Fromowitz, along with Michael Ball and Mike Chu (both members of our Hall of Fame), formed The Ball Partnership in 1986, and as Fromowitz himself wrote for Campaign Asia-Pacific's 40-year anniversary celebration in 2013, the agency quickly achieved great things:
Two years later, the company was winning awards around the globe, adding major new business and being declared by its peers as 'one of the world’s most creative agency brands'. In 1989, the Hong Kong office was named Advertising Age’s International Agency of the Year (runner up)—a first for Asia. It brought the agency more recognition worldwide. That, along with great creative work being done in Singapore and several other regional offices under the leadership of Neil French, made The Ball Partnership one of Asia’s legendary ad agencies.
Fromowitz later led a renaissance at Bates and then moved to Batey Ads, both in Hong Kong, before taking a regional role with TBWA in Singapore. He later left the region to join BBDO in New York and then returned to his native Toronto, where he spent several years with Mantra Partners and then Enthnicity Matters before retiring.
Fromowitz continued to contribute to Campaign Asia-Pacific for many years after leaving Asia, penning a great many no-nonsense opinions that championed the importance of creativity—and bemoaned those who would fail to recognise and honour its power.
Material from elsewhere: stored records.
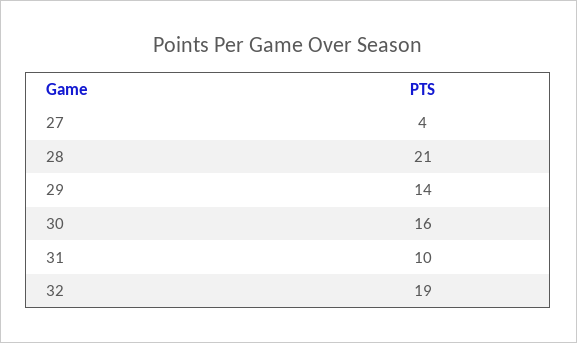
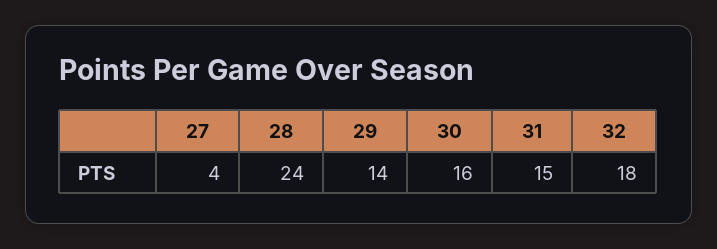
28: 21 -> 24
31: 10 -> 15
32: 19 -> 18

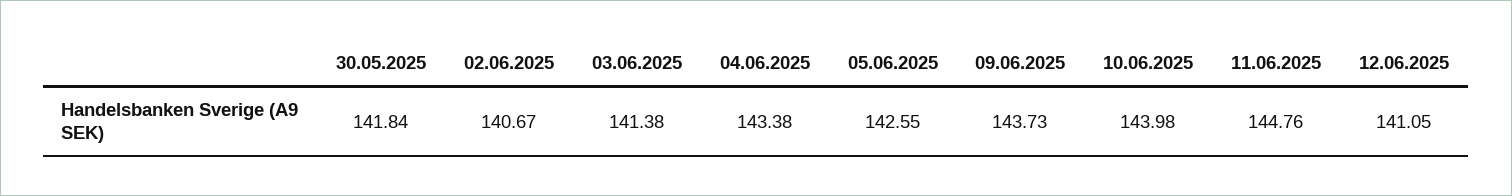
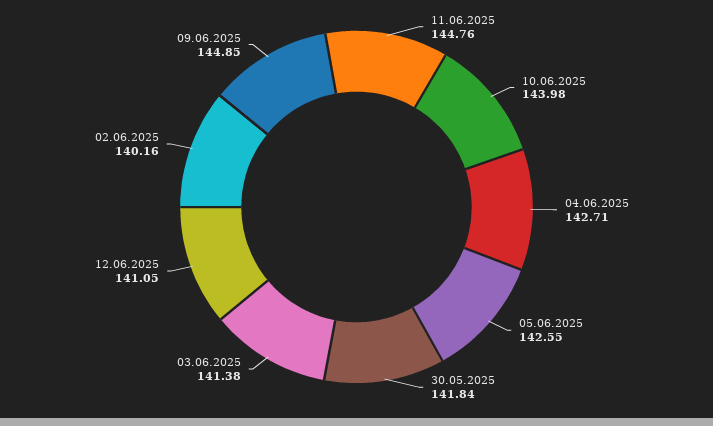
02.06.2025: 140.67 -> 140.16
04.06.2025: 143.38 -> 142.71
09.06.2025: 143.73 -> 144.85

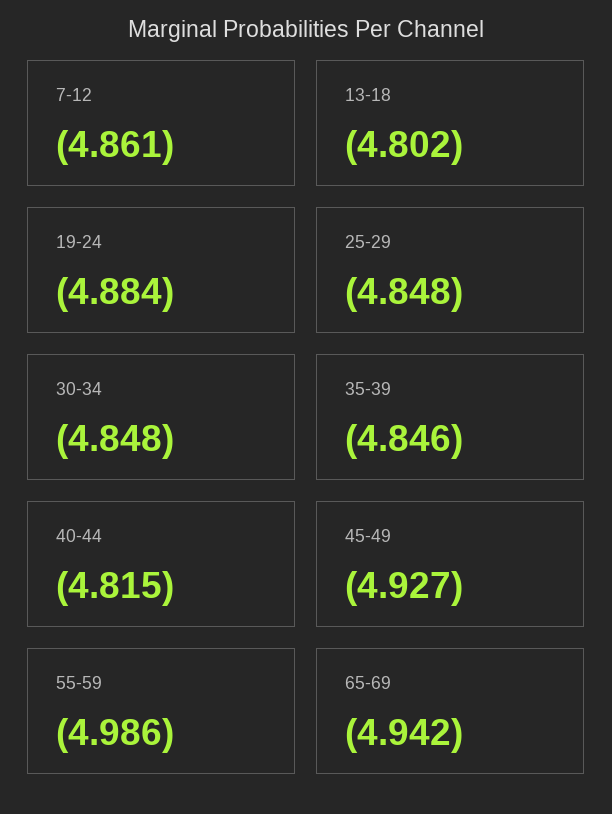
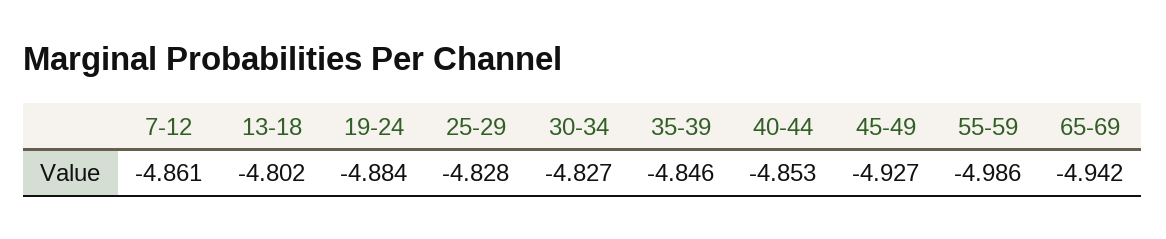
25-29: -4.848 -> -4.828
30-34: -4.848 -> -4.827
40-44: -4.815 -> -4.853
To this day, a post he wrote in 2013 about cultural blunders persistently hovers in the upper reaches of our traffic reports.
As with all good leaders, Fromowitz's greatest legacy will be those he inspired and mentored, as well as the generations of creatives that those people will inspire and mentor in turn. One such person is Chris Kyme, a longtime Hong Kong adman himself. Kyme has written a fine and detailed tribute to Fromowitz in his regular column for Campaign Brief Asia (which is not related to Campaign Asia-Pacific). In the piece, Kyme quotes many of the other people Fromowitz touched and shows some of his work. I highly recommend reading it.
Personal note: I only knew Mike virtually, as the editor of his missives starting when I joined Campaign Asia-Pacific in 2012. The silliness of the notion that I, as a complete newbie to the ad industry at the time, was critiquing the copy and wisdom of such a legend did not escape me. But Mike was never anything but perfectly gracious and collaborative. As Kyme's piece makes clear, that was Mike's way with everyone. I'll remember him fondly, and will only regret that I never got the chance to have a drink with him in person. RIP, Mike.
Matthew MIller is Campaign Asia-Pacific's managing editor.